**Task brief**
Write out the lines below exactly, for the stretch from the line containing "class: Pinopsida" through the line containing "family: Graphostromataceae", with both of those lines included.

**Stored data**
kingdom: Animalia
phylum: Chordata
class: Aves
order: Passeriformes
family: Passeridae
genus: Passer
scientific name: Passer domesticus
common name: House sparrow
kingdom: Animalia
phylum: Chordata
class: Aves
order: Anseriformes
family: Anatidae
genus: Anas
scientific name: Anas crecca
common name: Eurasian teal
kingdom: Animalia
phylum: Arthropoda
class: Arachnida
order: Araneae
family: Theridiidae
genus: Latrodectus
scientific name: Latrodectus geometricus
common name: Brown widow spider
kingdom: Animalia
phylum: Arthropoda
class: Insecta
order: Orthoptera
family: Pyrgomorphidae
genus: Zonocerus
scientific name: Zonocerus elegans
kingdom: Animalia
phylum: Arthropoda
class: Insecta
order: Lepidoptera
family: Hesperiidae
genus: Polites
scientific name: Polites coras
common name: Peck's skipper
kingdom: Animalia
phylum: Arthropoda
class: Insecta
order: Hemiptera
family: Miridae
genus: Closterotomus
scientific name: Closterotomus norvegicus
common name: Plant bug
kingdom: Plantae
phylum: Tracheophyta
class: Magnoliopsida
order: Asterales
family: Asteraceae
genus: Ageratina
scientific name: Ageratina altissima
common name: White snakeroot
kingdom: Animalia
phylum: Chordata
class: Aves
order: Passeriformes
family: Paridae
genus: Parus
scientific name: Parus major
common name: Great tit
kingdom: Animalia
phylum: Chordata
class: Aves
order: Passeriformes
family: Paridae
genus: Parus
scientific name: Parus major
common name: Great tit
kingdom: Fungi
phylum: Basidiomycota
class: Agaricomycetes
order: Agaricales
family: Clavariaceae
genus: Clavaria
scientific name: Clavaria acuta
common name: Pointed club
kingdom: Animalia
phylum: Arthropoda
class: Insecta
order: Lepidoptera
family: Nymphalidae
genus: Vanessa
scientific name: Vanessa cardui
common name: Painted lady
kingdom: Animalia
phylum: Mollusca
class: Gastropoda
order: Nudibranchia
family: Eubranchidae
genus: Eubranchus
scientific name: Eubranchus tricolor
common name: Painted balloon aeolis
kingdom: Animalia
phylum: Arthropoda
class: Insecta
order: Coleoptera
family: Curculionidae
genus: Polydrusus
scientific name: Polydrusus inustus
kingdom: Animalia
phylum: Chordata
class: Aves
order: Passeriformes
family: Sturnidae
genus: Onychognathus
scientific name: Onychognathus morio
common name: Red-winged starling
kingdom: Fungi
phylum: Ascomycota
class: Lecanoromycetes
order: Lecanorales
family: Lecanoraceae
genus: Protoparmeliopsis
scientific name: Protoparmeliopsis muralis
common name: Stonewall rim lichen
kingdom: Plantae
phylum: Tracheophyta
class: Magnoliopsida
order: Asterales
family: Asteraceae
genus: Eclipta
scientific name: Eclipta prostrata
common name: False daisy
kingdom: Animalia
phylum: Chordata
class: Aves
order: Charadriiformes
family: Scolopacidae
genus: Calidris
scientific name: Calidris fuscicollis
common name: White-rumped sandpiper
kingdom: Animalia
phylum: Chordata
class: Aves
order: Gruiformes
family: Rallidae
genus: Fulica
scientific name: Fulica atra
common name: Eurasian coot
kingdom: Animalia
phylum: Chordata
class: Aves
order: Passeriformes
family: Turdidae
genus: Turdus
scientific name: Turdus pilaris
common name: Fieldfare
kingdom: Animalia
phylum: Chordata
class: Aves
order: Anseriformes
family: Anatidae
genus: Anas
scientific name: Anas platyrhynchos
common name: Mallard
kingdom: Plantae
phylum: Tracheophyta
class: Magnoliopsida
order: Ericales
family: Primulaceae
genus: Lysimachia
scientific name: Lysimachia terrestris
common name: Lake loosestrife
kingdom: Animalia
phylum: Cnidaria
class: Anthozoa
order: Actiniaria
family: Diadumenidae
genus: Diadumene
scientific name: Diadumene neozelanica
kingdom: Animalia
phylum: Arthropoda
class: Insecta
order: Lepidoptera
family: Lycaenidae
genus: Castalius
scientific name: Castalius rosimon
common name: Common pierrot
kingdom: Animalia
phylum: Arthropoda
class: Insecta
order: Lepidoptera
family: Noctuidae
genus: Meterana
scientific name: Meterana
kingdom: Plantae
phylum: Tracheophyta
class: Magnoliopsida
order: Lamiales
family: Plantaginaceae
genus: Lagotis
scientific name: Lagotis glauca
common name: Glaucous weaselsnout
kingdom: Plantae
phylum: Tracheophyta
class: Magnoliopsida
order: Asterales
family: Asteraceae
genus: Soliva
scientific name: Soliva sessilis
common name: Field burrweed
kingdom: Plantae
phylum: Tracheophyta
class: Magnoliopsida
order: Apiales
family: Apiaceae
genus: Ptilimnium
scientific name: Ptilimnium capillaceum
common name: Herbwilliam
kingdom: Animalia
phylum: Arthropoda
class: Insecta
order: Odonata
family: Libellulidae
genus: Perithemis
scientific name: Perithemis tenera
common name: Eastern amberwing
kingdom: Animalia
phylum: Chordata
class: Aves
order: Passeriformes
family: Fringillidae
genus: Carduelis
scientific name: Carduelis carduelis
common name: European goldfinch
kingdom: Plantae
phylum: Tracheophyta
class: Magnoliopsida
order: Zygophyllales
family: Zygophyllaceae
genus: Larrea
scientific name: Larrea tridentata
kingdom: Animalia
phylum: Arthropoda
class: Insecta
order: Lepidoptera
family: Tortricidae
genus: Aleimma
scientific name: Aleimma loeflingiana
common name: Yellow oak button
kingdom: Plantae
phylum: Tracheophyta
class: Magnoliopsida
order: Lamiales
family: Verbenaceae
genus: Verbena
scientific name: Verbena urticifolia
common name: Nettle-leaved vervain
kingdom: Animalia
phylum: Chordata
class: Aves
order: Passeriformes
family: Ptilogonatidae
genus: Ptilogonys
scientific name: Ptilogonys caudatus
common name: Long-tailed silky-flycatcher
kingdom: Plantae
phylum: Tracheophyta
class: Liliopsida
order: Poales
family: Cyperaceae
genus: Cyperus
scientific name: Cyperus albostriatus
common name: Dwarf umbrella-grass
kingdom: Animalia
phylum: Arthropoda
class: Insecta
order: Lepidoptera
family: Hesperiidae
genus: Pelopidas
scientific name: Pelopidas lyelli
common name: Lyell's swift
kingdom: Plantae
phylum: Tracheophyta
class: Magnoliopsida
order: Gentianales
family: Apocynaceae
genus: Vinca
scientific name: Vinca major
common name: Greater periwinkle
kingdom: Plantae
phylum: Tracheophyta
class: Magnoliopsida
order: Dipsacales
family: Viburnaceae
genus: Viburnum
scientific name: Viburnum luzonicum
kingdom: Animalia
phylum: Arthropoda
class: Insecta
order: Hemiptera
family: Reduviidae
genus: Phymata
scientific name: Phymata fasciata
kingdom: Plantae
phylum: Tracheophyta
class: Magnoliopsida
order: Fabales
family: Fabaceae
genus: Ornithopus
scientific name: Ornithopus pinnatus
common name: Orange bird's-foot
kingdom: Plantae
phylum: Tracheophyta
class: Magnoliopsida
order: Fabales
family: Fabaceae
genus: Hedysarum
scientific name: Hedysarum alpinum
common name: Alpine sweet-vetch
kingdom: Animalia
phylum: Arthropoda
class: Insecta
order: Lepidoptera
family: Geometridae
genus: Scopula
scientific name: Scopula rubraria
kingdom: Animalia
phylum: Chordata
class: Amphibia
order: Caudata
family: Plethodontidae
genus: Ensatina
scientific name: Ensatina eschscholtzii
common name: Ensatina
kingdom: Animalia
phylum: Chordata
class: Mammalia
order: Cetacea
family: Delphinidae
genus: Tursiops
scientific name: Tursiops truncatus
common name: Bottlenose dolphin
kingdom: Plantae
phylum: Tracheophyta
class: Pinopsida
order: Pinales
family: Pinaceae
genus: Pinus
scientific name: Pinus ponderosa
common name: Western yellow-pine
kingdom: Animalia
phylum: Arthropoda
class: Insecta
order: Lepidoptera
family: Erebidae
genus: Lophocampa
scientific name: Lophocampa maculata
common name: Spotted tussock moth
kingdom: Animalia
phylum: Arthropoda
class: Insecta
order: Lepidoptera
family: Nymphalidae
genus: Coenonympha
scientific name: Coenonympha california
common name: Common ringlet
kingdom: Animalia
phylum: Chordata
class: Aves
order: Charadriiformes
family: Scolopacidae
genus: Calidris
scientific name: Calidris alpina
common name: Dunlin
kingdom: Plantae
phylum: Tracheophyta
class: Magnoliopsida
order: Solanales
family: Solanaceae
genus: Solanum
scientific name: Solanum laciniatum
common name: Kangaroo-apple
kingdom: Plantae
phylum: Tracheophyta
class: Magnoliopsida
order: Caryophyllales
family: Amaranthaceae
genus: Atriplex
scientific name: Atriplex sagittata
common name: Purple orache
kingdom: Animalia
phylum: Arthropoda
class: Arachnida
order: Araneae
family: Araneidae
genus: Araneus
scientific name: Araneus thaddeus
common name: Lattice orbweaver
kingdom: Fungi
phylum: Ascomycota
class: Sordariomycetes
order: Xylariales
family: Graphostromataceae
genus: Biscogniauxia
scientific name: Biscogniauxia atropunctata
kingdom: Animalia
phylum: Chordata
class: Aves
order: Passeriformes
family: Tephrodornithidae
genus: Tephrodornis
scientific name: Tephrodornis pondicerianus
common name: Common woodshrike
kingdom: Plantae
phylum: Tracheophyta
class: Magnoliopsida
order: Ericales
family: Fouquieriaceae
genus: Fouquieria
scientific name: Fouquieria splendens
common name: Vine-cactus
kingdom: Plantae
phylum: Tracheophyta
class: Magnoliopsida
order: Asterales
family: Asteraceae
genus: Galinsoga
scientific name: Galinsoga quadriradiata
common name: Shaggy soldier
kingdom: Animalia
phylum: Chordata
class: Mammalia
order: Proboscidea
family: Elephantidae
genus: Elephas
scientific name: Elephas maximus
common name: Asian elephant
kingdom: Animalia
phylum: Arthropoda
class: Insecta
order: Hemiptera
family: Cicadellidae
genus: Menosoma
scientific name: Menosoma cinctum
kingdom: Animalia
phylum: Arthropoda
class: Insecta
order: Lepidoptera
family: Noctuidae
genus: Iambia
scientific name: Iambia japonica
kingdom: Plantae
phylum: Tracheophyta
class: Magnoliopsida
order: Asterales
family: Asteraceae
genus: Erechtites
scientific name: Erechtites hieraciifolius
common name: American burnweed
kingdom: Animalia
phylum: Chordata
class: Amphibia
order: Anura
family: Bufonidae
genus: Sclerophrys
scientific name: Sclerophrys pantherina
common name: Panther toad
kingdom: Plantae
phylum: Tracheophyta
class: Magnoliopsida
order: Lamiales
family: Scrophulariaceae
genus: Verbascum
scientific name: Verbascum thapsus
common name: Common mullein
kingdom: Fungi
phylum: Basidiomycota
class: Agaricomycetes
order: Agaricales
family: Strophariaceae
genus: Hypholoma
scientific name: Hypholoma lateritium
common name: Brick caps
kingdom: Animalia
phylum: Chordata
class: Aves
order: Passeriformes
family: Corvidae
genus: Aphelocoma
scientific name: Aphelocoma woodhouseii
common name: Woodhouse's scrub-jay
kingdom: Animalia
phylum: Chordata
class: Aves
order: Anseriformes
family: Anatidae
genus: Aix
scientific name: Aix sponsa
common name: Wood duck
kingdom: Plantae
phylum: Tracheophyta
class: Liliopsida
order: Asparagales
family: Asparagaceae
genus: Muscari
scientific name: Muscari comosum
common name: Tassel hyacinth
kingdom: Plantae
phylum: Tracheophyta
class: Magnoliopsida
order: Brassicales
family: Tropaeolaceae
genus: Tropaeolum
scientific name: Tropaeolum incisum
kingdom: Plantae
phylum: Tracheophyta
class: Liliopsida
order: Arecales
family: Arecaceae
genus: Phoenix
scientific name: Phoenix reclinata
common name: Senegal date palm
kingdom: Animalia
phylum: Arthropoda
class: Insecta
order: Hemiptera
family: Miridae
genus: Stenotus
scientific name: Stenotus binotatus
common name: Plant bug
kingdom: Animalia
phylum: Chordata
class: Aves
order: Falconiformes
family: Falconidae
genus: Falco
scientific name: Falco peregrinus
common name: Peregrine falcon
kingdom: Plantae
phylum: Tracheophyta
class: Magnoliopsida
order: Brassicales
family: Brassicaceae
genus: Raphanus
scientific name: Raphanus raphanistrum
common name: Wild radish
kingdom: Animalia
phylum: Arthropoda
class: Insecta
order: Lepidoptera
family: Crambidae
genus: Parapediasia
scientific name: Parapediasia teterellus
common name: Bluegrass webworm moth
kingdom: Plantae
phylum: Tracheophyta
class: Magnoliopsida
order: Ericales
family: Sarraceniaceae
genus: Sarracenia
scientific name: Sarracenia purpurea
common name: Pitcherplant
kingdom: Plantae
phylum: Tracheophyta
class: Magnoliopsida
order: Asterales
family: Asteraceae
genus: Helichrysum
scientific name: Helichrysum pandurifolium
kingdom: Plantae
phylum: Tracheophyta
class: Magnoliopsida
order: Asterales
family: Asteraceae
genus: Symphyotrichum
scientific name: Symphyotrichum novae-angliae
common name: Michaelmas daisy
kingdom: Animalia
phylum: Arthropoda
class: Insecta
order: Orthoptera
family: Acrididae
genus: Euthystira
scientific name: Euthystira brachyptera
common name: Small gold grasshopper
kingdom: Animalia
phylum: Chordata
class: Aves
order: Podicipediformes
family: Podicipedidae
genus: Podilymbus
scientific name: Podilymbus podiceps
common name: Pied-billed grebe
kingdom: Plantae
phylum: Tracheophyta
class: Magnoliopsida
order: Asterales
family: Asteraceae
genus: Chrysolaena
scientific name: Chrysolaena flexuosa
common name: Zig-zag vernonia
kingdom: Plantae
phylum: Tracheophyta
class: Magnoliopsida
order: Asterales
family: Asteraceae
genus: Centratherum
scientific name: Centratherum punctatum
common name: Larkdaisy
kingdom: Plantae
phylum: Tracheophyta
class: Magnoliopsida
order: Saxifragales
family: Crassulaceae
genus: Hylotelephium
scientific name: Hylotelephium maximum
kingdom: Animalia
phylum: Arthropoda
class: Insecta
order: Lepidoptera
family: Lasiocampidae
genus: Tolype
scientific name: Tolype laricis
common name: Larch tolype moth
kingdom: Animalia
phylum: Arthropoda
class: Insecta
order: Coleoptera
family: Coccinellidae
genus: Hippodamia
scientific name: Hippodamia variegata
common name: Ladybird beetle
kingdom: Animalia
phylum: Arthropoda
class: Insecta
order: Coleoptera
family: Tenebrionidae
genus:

**Output of the exercise**
class: Pinopsida
order: Pinales
family: Pinaceae
genus: Pinus
scientific name: Pinus ponderosa
common name: Western yellow-pine
kingdom: Animalia
phylum: Arthropoda
class: Insecta
order: Lepidoptera
family: Erebidae
genus: Lophocampa
scientific name: Lophocampa maculata
common name: Spotted tussock moth
kingdom: Animalia
phylum: Arthropoda
class: Insecta
order: Lepidoptera
family: Nymphalidae
genus: Coenonympha
scientific name: Coenonympha california
common name: Common ringlet
kingdom: Animalia
phylum: Chordata
class: Aves
order: Charadriiformes
family: Scolopacidae
genus: Calidris
scientific name: Calidris alpina
common name: Dunlin
kingdom: Plantae
phylum: Tracheophyta
class: Magnoliopsida
order: Solanales
family: Solanaceae
genus: Solanum
scientific name: Solanum laciniatum
common name: Kangaroo-apple
kingdom: Plantae
phylum: Tracheophyta
class: Magnoliopsida
order: Caryophyllales
family: Amaranthaceae
genus: Atriplex
scientific name: Atriplex sagittata
common name: Purple orache
kingdom: Animalia
phylum: Arthropoda
class: Arachnida
order: Araneae
family: Araneidae
genus: Araneus
scientific name: Araneus thaddeus
common name: Lattice orbweaver
kingdom: Fungi
phylum: Ascomycota
class: Sordariomycetes
order: Xylariales
family: Graphostromataceae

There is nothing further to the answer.